A Museum of Movement
Martin Evans explains the aims and origins of France’s national museum of immigration.
Of the 802,000 babies born in France in 2010 just under a third had at least one foreign parent. As with the history of the US, immigration is part of the country’s fabric. One only has to think of the singer Charles Aznavour, the actor Yves Montand and the footballer Zinedine Zidane: three major cultural figures whose roots are Armenian, Jewish-Italian and Algerian respectively.
The National Museum of the History of Immigration (Cité nationale de l’histoire de l’mmigration), which opened in eastern Paris at the gateway to the huge park at Bois de Vincennes in 2007, is devoted to the history of France’s diverse immigrant communities and aims to bring a new understanding to a complex history. The permanent exhibition blends documents, everyday objects and filmed interviews to show how immigrants have contributed to the economic, social and cultural life of France. There are also regular exhibitions by contemporary artists (such as Denis Darzacq, whose photographs examined the role of street dance in France’s run-down suburbs), which challenge certain clichés and stereotypes. In this way the museum underlines that contemporary France is a patchwork.
What is remarkable is the museum’s location. Cité occupies the entrance pavilion of the original 1931 Colonial Exhibition. This huge event projected the image of imperial strength, stretching to the four corners of the globe, where 110 million people lived under French protection. It was about bringing the empire – largely acquired by accident during the 19th century – home and integrating it into French consciousness.
The art deco pavilion was designed by Albert Laprade, who drew architectural inspiration from the far reaches of empire, ranging from Morocco to Indochina. The exterior was decorated with an intricate relief sculptured by Alfred Janniot, in which representations of exotic animals are combined with depictions of muscular ‘natives’ happily fishing and harvesting. The result was a seductive vision of empire, complimented inside by a series of sumptuous frescoes extolling the French civilising mission. Following the Colonial Exhibition in the mid-1930s, the pavilion became the Museum of Colonialism.
After the Second World War France lost this empire, a traumatic process that climaxed with the Algerian War of 1954-62. Algeria was especially hard to relinquish because it was not a colony but an integral part of France.
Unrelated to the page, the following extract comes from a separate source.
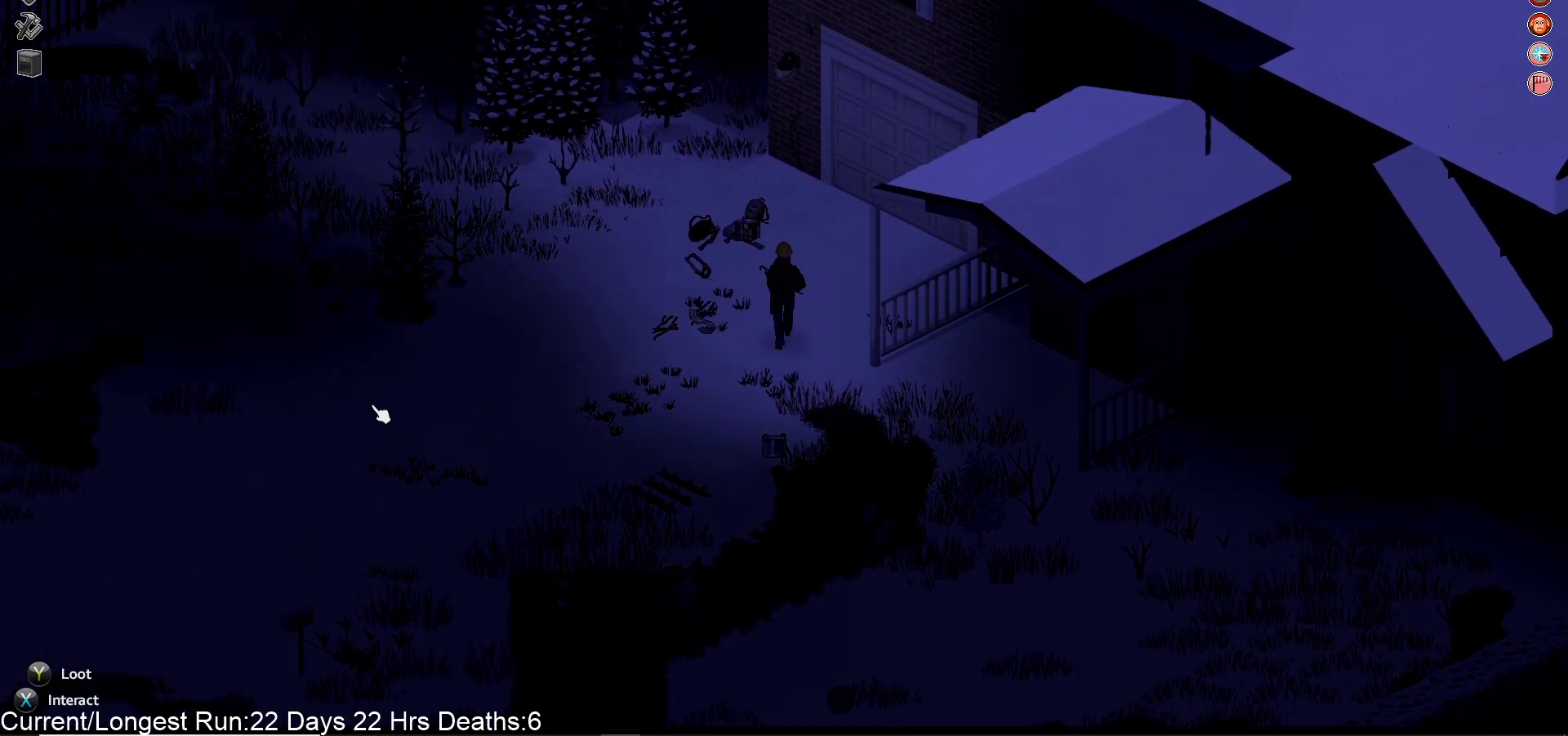
{"buttons": [], "left_stick": "up", "right_stick": "center", "events": []}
However, once Algerian independence was achieved, Charles de Gaulle, brought back to solve the Algerian problem in 1958, was unrepentant. In his view decolonisation was a victory of modernisation that would allow France to ‘marry the 20th century’.
In this context Laprade’s pavilion was a throwback to a bygone age. In 1960 it was renamed the National Museum of Arts from Africa and Oceania. The Ministry of Culture claimed that, under this banner, the collection would be displayed as art objects in their own right, rather than as ethnographic or colonial exhibits. Yet over the next 40 years the museum struggled to find a role, remaining on the margins and, for most guidebooks, just a curious footnote.
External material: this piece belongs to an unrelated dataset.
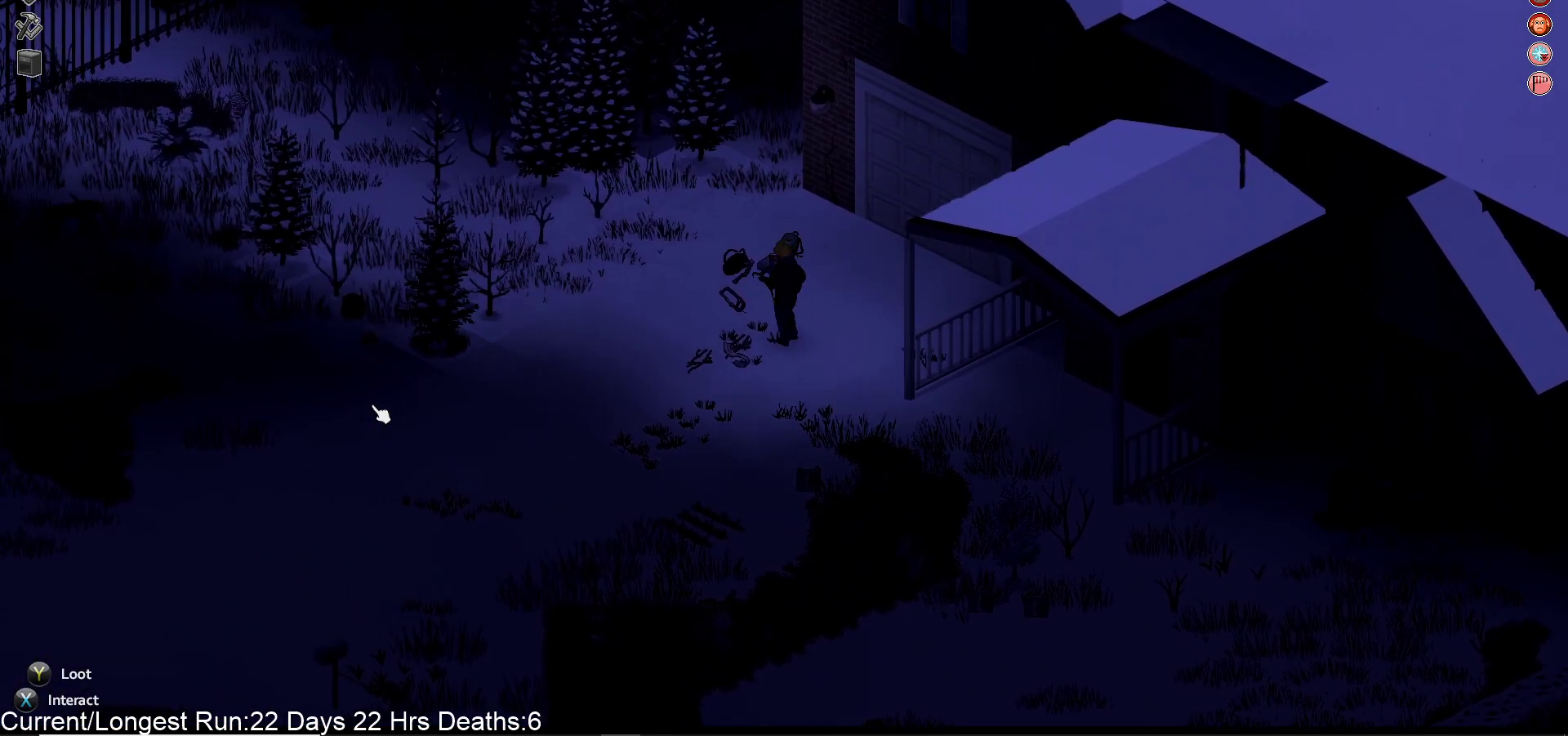
{"buttons": [], "left_stick": "up", "right_stick": "center", "events": []}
In 2003 the museum was closed and the collection moved to the Quai Branly Museum, a prestige project planned by the then president, Jacques Chirac. By showcasing the art and civilisations of Africa, Asia, Oceania and the Americas, the new venture aimed to establish an equal dialogue between cultures. As preparation for the Quai Branly’s opening in 2006 got under way, the idea of the Cité was unveiled in 2004 and two architects, Patrick Bouchain and Loïc Julienne, were selected to redesign the pavilion in a style in keeping with Laprade’s original vision.
Outlining the nature of the Cité, Jacques Toubon, the former right-wing minister of culture appointed to oversee the project by Chirac, was careful to state that it was not a ‘site of memory’ for France’s colonial history. Rather its purpose was to teach French citizens to understand the determining role of immigration in the construction of the nation.
Toubon’s comments show how the question of the empire and its aftermath remains contentious. When the Cité opened there was hostility from some parts of the media. As Hédia Yelles-Chaouche, one of the curators explained to me recently, the new museum’s approach was accused of being too Anglo-Saxon. By focusing on the specificity of each group, it was seen as embracing post-colonial difference: an explicit challenge to republican orthodoxy that rejects ethnic distinction and talks only of ‘citizens’. Significantly, too, President Sarkozy did not inaugurate the museum: an absence described as ‘shocking’ by Patrick Weil, one of France’s leading historians of immigration.
Last year, to mark the 50th anniversary of Algerian independence in 1962, Benjamin Stora and Linda Amiri, two experts on the Algerian War, approached the Cité with the idea of an exhibition exploring Algerians in France during the conflict: a first for a national museum. The subsequent exhibition set out to explain how Algerians in France, who numbered 250,000 by the mid-1950s and mostly living in shanty towns, experienced the war. Given the bitter legacy of that conflict, the decision to mount the exhibition was courageous. It exemplifies how the Cité is asking difficult questions about contemporary France.